Fortress Europe and British Citizenship Tests
The European Union is often referred to as ‘Fortress Europe’ because of the incredible borders that it is trying to establish to prevent influxes of immigrants. The Medlilla border fence, Ceuta border fence, Lampedusa permanent immigrant camp, not to mention mine fields along the Greek border with Turkey, inhospitable climates of the Sahara, and dangers accompanied with travelling through Chad, Libya, Niger, and Sudan are all aspects of Europe physical fortifications. They are buttressed with harsh illegal immigration laws and increasingly hardened immigration and naturalisation processes.
An element of that hardening can be seen in Britain, where the following proposals are being made:
- Raising visa fees for a special “transitional impact” fund
- More English language testing ahead of nationality
- Requirements to prove integration into communities
- Increasing how long it takes to become British
These modifications will lead to a clearer delimitation of rights, but strong obligations at each stage of the citizenship process to receive those ‘clearer’ rights Moreover, those with children or elderly relatives will be expected to pay higher application fees. (Source)
Closing the Lines of Constitutional Dialogue
What is missing from the British proposals is an openness to the needs of those who have been, or are presently being, exploited by British and EU forces.

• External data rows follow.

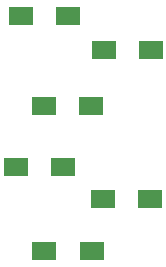
<source format=gbp>
G04 #@! TF.GenerationSoftware,KiCad,Pcbnew,(5.1.2)-2*
G04 #@! TF.CreationDate,2019-07-07T18:05:40+09:00*
G04 #@! TF.ProjectId,PmodICSIF,506d6f64-4943-4534-9946-2e6b69636164,rev?*
G04 #@! TF.SameCoordinates,Original*
G04 #@! TF.FileFunction,Paste,Bot*
G04 #@! TF.FilePolarity,Positive*
%FSLAX46Y46*%
G04 Gerber Fmt 4.6, Leading zero omitted, Abs format (unit mm)*
G04 Created by KiCad (PCBNEW (5.1.2)-2) date 2019-07-07 18:05:40*
%MOMM*%
%LPD*%
G04 APERTURE LIST*
%ADD10R,2.000000X1.600000*%
G04 APERTURE END LIST*
D10*
X83757000Y-90805000D03*
X87757000Y-90805000D03*
X88201000Y-77978000D03*
X84201000Y-77978000D03*
X91123000Y-93472000D03*
X95123000Y-93472000D03*
X95186000Y-80899000D03*
X91186000Y-80899000D03*
X86170000Y-97917000D03*
X90170000Y-97917000D03*
X90106000Y-85598000D03*
X86106000Y-85598000D03*
M02*

</source>
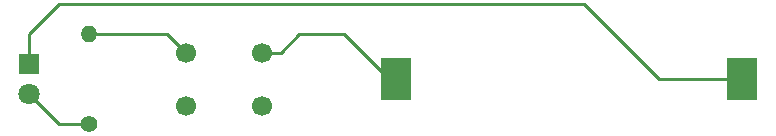
<source format=gtl>
%TF.GenerationSoftware,KiCad,Pcbnew,(6.0.0)*%
%TF.CreationDate,2023-05-18T20:33:57-04:00*%
%TF.ProjectId,Project One _ Torchlight,50726f6a-6563-4742-904f-6e65205f2054,1.1*%
%TF.SameCoordinates,Original*%
%TF.FileFunction,Copper,L1,Top*%
%TF.FilePolarity,Positive*%
%FSLAX46Y46*%
G04 Gerber Fmt 4.6, Leading zero omitted, Abs format (unit mm)*
G04 Created by KiCad (PCBNEW (6.0.0)) date 2023-05-18 20:33:57*
%MOMM*%
%LPD*%
G01*
G04 APERTURE LIST*
%TA.AperFunction,ComponentPad*%
%ADD10R,1.800000X1.800000*%
%TD*%
%TA.AperFunction,ComponentPad*%
%ADD11C,1.800000*%
%TD*%
%TA.AperFunction,SMDPad,CuDef*%
%ADD12R,2.600000X3.600000*%
%TD*%
%TA.AperFunction,ComponentPad*%
%ADD13C,1.700000*%
%TD*%
%TA.AperFunction,ComponentPad*%
%ADD14C,1.400000*%
%TD*%
%TA.AperFunction,ComponentPad*%
%ADD15O,1.400000X1.400000*%
%TD*%
%TA.AperFunction,Conductor*%
%ADD16C,0.250000*%
%TD*%
G04 APERTURE END LIST*
D10*
%TO.P,D1,1,K*%
%TO.N,/LED_Cathode*%
X91440000Y-93980000D03*
D11*
%TO.P,D1,2,A*%
%TO.N,/LED_Anode*%
X91440000Y-96520000D03*
%TD*%
D12*
%TO.P,BT1,1,+*%
%TO.N,/Battery_Pos*%
X122510000Y-95250000D03*
%TO.P,BT1,2,-*%
%TO.N,/LED_Cathode*%
X151810000Y-95250000D03*
%TD*%
D13*
%TO.P,SW1,1,A*%
%TO.N,Net-(R1-Pad2)*%
X104700000Y-93000000D03*
%TO.P,SW1,2,B*%
%TO.N,/Battery_Pos*%
X111200000Y-93000000D03*
%TO.P,SW1,3*%
%TO.N,N/C*%
X104700000Y-97500000D03*
%TO.P,SW1,4*%
X111200000Y-97500000D03*
%TD*%
D14*
%TO.P,R1,1*%
%TO.N,/LED_Anode*%
X96520000Y-99060000D03*
D15*
%TO.P,R1,2*%
%TO.N,Net-(R1-Pad2)*%
X96520000Y-91440000D03*
%TD*%
D16*
%TO.N,/LED_Cathode*%
X93980000Y-88900000D02*
X138430000Y-88900000D01*
X144780000Y-95250000D02*
X151810000Y-95250000D01*
X91440000Y-93980000D02*
X91440000Y-91440000D01*
X138430000Y-88900000D02*
X144780000Y-95250000D01*
X91440000Y-91440000D02*
X93980000Y-88900000D01*
%TO.N,/Battery_Pos*%
X112740000Y-93000000D02*
X114300000Y-91440000D01*
X118110000Y-91440000D02*
X121920000Y-95250000D01*
X111200000Y-93000000D02*
X112740000Y-93000000D01*
X114300000Y-91440000D02*
X118110000Y-91440000D01*
X121920000Y-95250000D02*
X122510000Y-95250000D01*
%TO.N,/LED_Anode*%
X93980000Y-99060000D02*
X96520000Y-99060000D01*
X91440000Y-96520000D02*
X93980000Y-99060000D01*
%TO.N,Net-(R1-Pad2)*%
X96520000Y-91440000D02*
X103140000Y-91440000D01*
X103140000Y-91440000D02*
X104700000Y-93000000D01*
%TD*%
M02*

</source>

There is a moral obligation on the part of the West to assist those who are least well off – those worst off are, at the very least in part, in their present socio-economic situations because of the ravages the West has, and continues to, inflict on them. From bi-lateral trade negotiations between the EU towards African nations that effectively undercut a African nations from assuming collective bargaining positions to refusing to purchase foreign commodities unless foreign farmers significantly alter their modes of production, it is clear that the EU and Britain especially have a hand in the global pot. (And this doesn’t even touch on the legacy of colonisation, or a general Rawlsian (i.e. liberal) moral imperative for those best off to assist those who are worst off.)

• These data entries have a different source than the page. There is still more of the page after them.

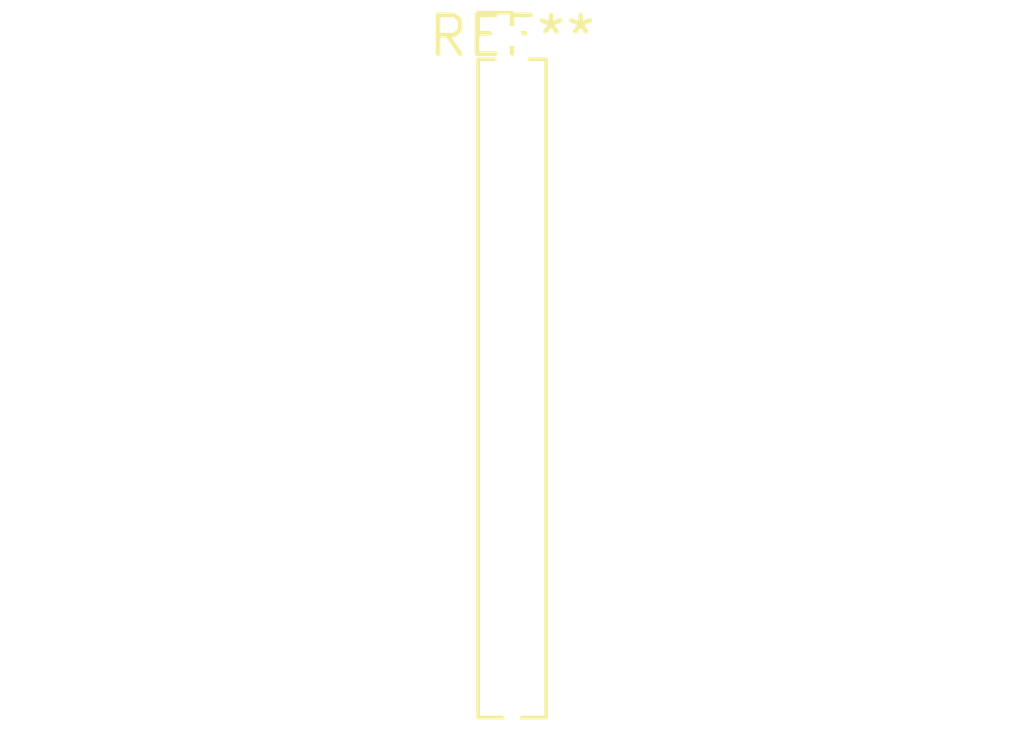
<source format=kicad_pcb>
(kicad_pcb (version 20240108) (generator pcbnew)

  (general
    (thickness 1.6)
  )

  (paper "A4")
  (layers
    (0 "F.Cu" signal)
    (31 "B.Cu" signal)
    (32 "B.Adhes" user "B.Adhesive")
    (33 "F.Adhes" user "F.Adhesive")
    (34 "B.Paste" user)
    (35 "F.Paste" user)
    (36 "B.SilkS" user "B.Silkscreen")
    (37 "F.SilkS" user "F.Silkscreen")
    (38 "B.Mask" user)
    (39 "F.Mask" user)
    (40 "Dwgs.User" user "User.Drawings")
    (41 "Cmts.User" user "User.Comments")
    (42 "Eco1.User" user "User.Eco1")
    (43 "Eco2.User" user "User.Eco2")
    (44 "Edge.Cuts" user)
    (45 "Margin" user)
    (46 "B.CrtYd" user "B.Courtyard")
    (47 "F.CrtYd" user "F.Courtyard")
    (48 "B.Fab" user)
    (49 "F.Fab" user)
    (50 "User.1" user)
    (51 "User.2" user)
    (52 "User.3" user)
    (53 "User.4" user)
    (54 "User.5" user)
    (55 "User.6" user)
    (56 "User.7" user)
    (57 "User.8" user)
    (58 "User.9" user)
  )

  (setup
    (pad_to_mask_clearance 0)
    (pcbplotparams
      (layerselection 0x00010fc_ffffffff)
      (plot_on_all_layers_selection 0x0000000_00000000)
      (disableapertmacros false)
      (usegerberextensions false)
      (usegerberattributes false)
      (usegerberadvancedattributes false)
      (creategerberjobfile false)
      (dashed_line_dash_ratio 12.000000)
      (dashed_line_gap_ratio 3.000000)
      (svgprecision 4)
      (plotframeref false)
      (viasonmask false)
      (mode 1)
      (useauxorigin false)
      (hpglpennumber 1)
      (hpglpenspeed 20)
      (hpglpendiameter 15.000000)
      (dxfpolygonmode false)
      (dxfimperialunits false)
      (dxfusepcbnewfont false)
      (psnegative false)
      (psa4output false)
      (plotreference false)
      (plotvalue false)
      (plotinvisibletext false)
      (sketchpadsonfab false)
      (subtractmaskfromsilk false)
      (outputformat 1)
      (mirror false)
      (drillshape 1)
      (scaleselection 1)
      (outputdirectory "")
    )
  )

  (net 0 "")

  (footprint "PinHeader_1x18_P1.27mm_Vertical" (layer "F.Cu") (at 0 0))

)

</source>
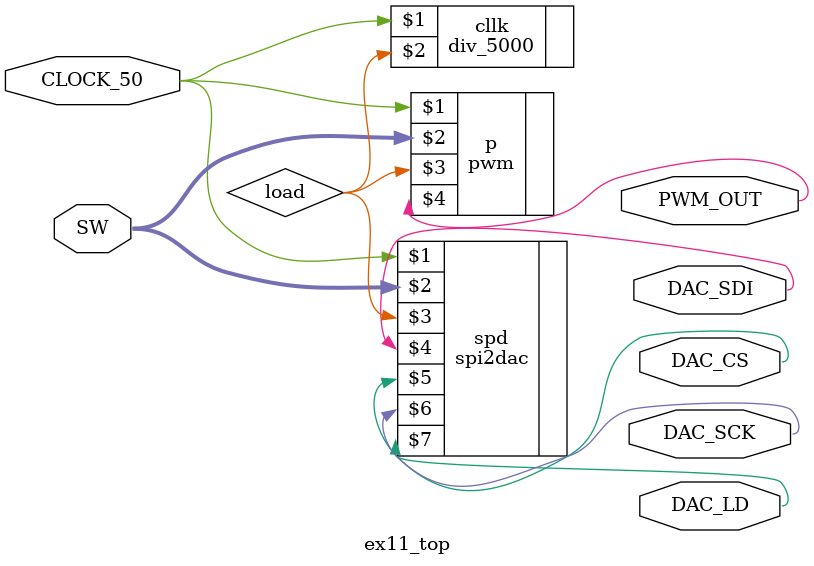
<source format=v>
module ex11_top (SW, CLOCK_50, DAC_CS, DAC_SDI, DAC_LD, DAC_SCK, PWM_OUT);

input [9:0] SW;
input CLOCK_50 ;

output DAC_CS ;
output DAC_SDI ;
output DAC_LD ;
output DAC_SCK ;
output PWM_OUT ;
wire load;




div_5000 cllk(CLOCK_50, load);


spi2dac spd(CLOCK_50 , SW, load, DAC_SDI, DAC_CS, DAC_SCK, DAC_LD);

pwm p(CLOCK_50, SW, load, PWM_OUT);

endmodule

</source>
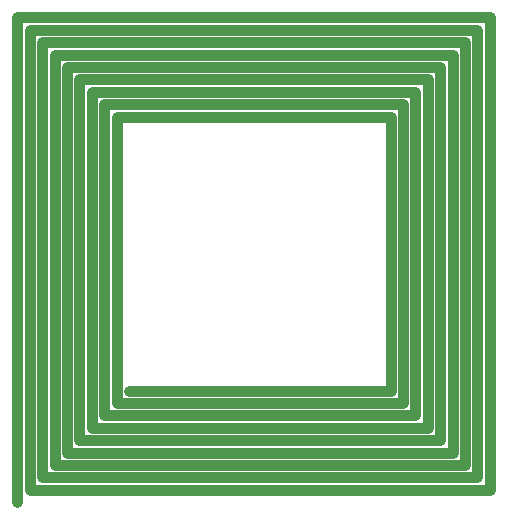
<source format=gbr>
%TF.GenerationSoftware,KiCad,Pcbnew,8.0.3*%
%TF.CreationDate,2024-07-13T14:07:08-07:00*%
%TF.ProjectId,,58585858-5858-4585-9858-585858585858,rev?*%
%TF.SameCoordinates,Original*%
%TF.FileFunction,Copper,L1,Top*%
%TF.FilePolarity,Positive*%
%FSLAX46Y46*%
G04 Gerber Fmt 4.6, Leading zero omitted, Abs format (unit mm)*
G04 Created by KiCad (PCBNEW 8.0.3) date 2024-07-13 14:07:08*
%MOMM*%
%LPD*%
G01*
G04 APERTURE LIST*
%TA.AperFunction,Conductor*%
%ADD10C,0.900000*%
%TD*%
G04 APERTURE END LIST*
D10*
%TO.N,*%
X161600000Y-111600000D02*
X139450000Y-111600000D01*
X161600000Y-88400000D02*
X161600000Y-111600000D01*
X138400000Y-88400000D02*
X161600000Y-88400000D01*
X138400000Y-112650000D02*
X138400000Y-88400000D01*
X162650000Y-112650000D02*
X138400000Y-112650000D01*
X162650000Y-87350000D02*
X162650000Y-112650000D01*
X137350000Y-87350000D02*
X162650000Y-87350000D01*
X137350000Y-113700000D02*
X137350000Y-87350000D01*
X163700000Y-113700000D02*
X137350000Y-113700000D01*
X163700000Y-86300000D02*
X163700000Y-113700000D01*
X136300000Y-86300000D02*
X163700000Y-86300000D01*
X136300000Y-114750000D02*
X136300000Y-86300000D01*
X164750000Y-114750000D02*
X136300000Y-114750000D01*
X164750000Y-85250000D02*
X164750000Y-114750000D01*
X135250000Y-85250000D02*
X164750000Y-85250000D01*
X135250000Y-115800000D02*
X135250000Y-85250000D01*
X165800000Y-115800000D02*
X135250000Y-115800000D01*
X165800000Y-84200000D02*
X165800000Y-115800000D01*
X134199999Y-84200000D02*
X165800000Y-84200000D01*
X134199999Y-116850000D02*
X134199999Y-84200000D01*
X166850000Y-116850000D02*
X134199999Y-116850000D01*
X166850000Y-83150000D02*
X166850000Y-116850000D01*
X133150000Y-83150000D02*
X166850000Y-83150000D01*
X133150000Y-117900000D02*
X133150000Y-83150000D01*
X167900000Y-117900000D02*
X133150000Y-117900000D01*
X167900000Y-82100000D02*
X167900000Y-117900000D01*
X132100000Y-82100000D02*
X167900000Y-82100000D01*
X132100000Y-118950000D02*
X132100000Y-82100000D01*
X168950000Y-118950000D02*
X132100000Y-118950000D01*
X168950000Y-81050000D02*
X168950000Y-118950000D01*
X131050000Y-81050000D02*
X168950000Y-81050000D01*
X131050000Y-120000000D02*
X131050000Y-81050000D01*
X170000000Y-120000000D02*
X131050000Y-120000000D01*
X170000000Y-80000000D02*
X170000000Y-120000000D01*
X130000000Y-80000000D02*
X170000000Y-80000000D01*
X130000000Y-121050000D02*
X130000000Y-80000000D01*
%TD*%
M02*

</source>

However, because members of foreign nations cannot participate in dialogue with citizens of Britain on an equal footing when it comes to immigration they are forced to accept changes of UK immigration law without having been heard from. How can they be genuinely expected to integrate into communities when it is evident that the ethnic-political discourse is already working to prevent them from entering the dialogue? How is penalising those who are the worst off supposed to facilitate legal citizenship, where all are seen as equal participants in the legal process, where all have an equal right to voice their concerns? How are the UK’s constitutional conventions expected to prevent the issues of integration and legitimization if their core function of openness to difference is banished?

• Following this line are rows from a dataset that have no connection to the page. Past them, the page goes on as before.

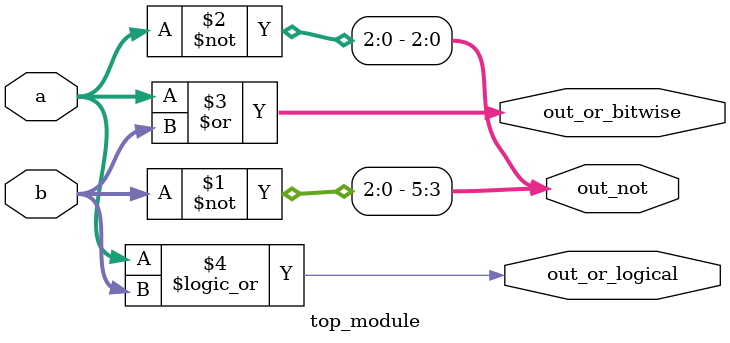
<source format=v>
module top_module( 
    input [2:0] a,
    input [2:0] b,
    output [2:0] out_or_bitwise,
    output out_or_logical,
    output [5:0] out_not
);
    assign out_not[5:3] = ~b;
    assign out_not[2:0] = ~a;
    assign out_or_bitwise = a|b;
    assign out_or_logical = a||b;
    
    
endmodule


</source>
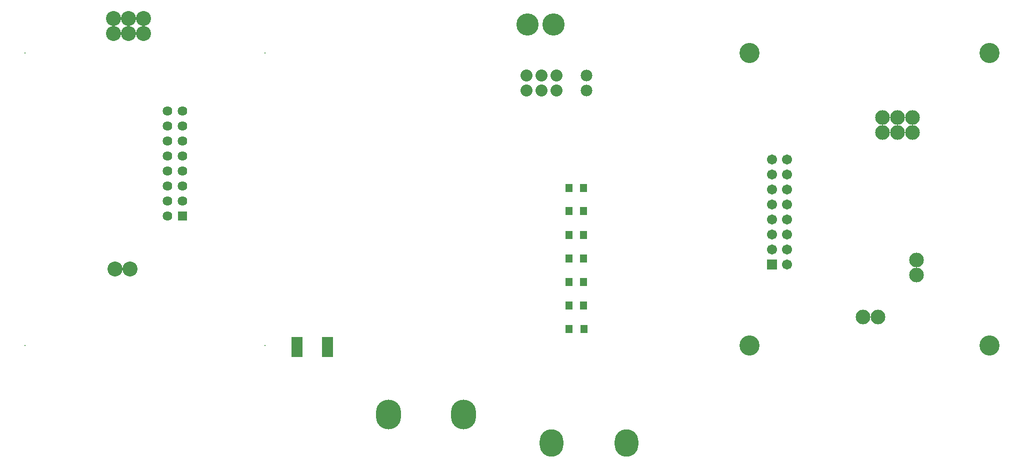
<source format=gts>
G04 Layer_Color=8388736*
%FSLAX24Y24*%
%MOIN*%
G70*
G01*
G75*
%ADD44R,0.0781X0.1320*%
%ADD45R,0.0513X0.0572*%
%ADD46C,0.0080*%
%ADD47C,0.0640*%
%ADD48R,0.0640X0.0640*%
%ADD49C,0.1000*%
%ADD50O,0.1680X0.1980*%
%ADD51C,0.1340*%
%ADD52C,0.1480*%
%ADD53O,0.1580X0.1830*%
%ADD54C,0.0671*%
%ADD55R,0.0671X0.0671*%
%ADD56C,0.0980*%
%ADD57C,0.0800*%
%ADD58C,0.0780*%
D44*
X21070Y10500D02*
D03*
X23130D02*
D03*
D45*
X40192Y21100D02*
D03*
X39208D02*
D03*
X40197Y17985D02*
D03*
X39213D02*
D03*
X40197Y13261D02*
D03*
X39213D02*
D03*
X40197Y16410D02*
D03*
X39213D02*
D03*
X40197Y14835D02*
D03*
X39213D02*
D03*
X40204Y11686D02*
D03*
X39220D02*
D03*
X40197Y19565D02*
D03*
X39213D02*
D03*
D46*
X18950Y30115D02*
D03*
X2950D02*
D03*
Y10615D02*
D03*
X18950D02*
D03*
D47*
X12450Y19250D02*
D03*
Y20250D02*
D03*
X13450D02*
D03*
X12450Y21250D02*
D03*
X13450D02*
D03*
X12450Y22250D02*
D03*
X13450D02*
D03*
X12450Y23250D02*
D03*
X13450D02*
D03*
X12450Y24250D02*
D03*
X13450D02*
D03*
X12450Y25250D02*
D03*
X13450D02*
D03*
X12450Y26250D02*
D03*
X13450D02*
D03*
D48*
Y19250D02*
D03*
D49*
X9840Y31390D02*
D03*
X10840D02*
D03*
Y32390D02*
D03*
X9840D02*
D03*
X8840D02*
D03*
Y31390D02*
D03*
X8950Y15700D02*
D03*
X9950D02*
D03*
D50*
X32200Y5990D02*
D03*
X27200D02*
D03*
D51*
X51250Y30117D02*
D03*
X67250D02*
D03*
Y10617D02*
D03*
X51250D02*
D03*
D52*
X36450Y32000D02*
D03*
X38200D02*
D03*
D53*
X38035Y4094D02*
D03*
X43035D02*
D03*
D54*
X53750Y23000D02*
D03*
X52750D02*
D03*
X53750Y22000D02*
D03*
X52750D02*
D03*
X53750Y21000D02*
D03*
X52750D02*
D03*
X53750Y20000D02*
D03*
X52750D02*
D03*
X53750Y19000D02*
D03*
X52750D02*
D03*
X53750Y18000D02*
D03*
X52750D02*
D03*
X53750Y17000D02*
D03*
X52750D02*
D03*
X53750Y16000D02*
D03*
D55*
X52750D02*
D03*
D56*
X62132Y24790D02*
D03*
Y25790D02*
D03*
X61132D02*
D03*
X60132D02*
D03*
Y24790D02*
D03*
X61132D02*
D03*
X62382Y16290D02*
D03*
Y15290D02*
D03*
X59832Y12490D02*
D03*
X58832D02*
D03*
D57*
X38400Y28600D02*
D03*
Y27600D02*
D03*
X37400Y28600D02*
D03*
Y27600D02*
D03*
X36400Y28600D02*
D03*
Y27600D02*
D03*
D58*
X40400Y28600D02*
D03*
Y27600D02*
D03*
M02*

</source>
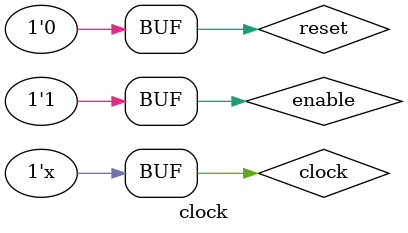
<source format=v>
`timescale 1ns/100ps
module clock;

	reg reset;
	reg enable;
	wire [6:0] data_out;
	reg clock;
	


ramp test (
	.reset	(reset),
	.enable	(enable),
	.data_out	(data_out),
	.clock	(clock)
);

initial
begin
	reset = 0;
	clock = 0;
	enable = 0;
#1 reset = 1;
#1 reset = 0;
#5	enable = 1;
end

always
	#5 clock = !clock;
	
endmodule

</source>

We live in a world that is becoming more interconnected and the attempts of to fortify and militarize Europe in order to compete in the global economy while simultaneously to accept the responsibilities that accompany the centralisation of global capital within EU borders, threaten to doom the EU. It may not mean an economic failure – it is plausible that EU actions will create a strong enough wall that it will be near impossible for most immigrants to enter the EU while enabling the EU to successfully accumulate global capital. It may ‘thrive’ culturally insofar as it can constantly experience the births of nouveau cultures. What it will find itself without, however, is the moral credibility to enforce the charter of human rights that that has (arguably) guided some of the most substantial and progressive advances in EU law. Substantively enacting that charter requires more than lip service concerning the rights of EU citizens and the injustices that occur past fortress walls – it requires a comprehensive re-evaluation of immigration law and the divorcement of citizenship from strict geographical boundaries.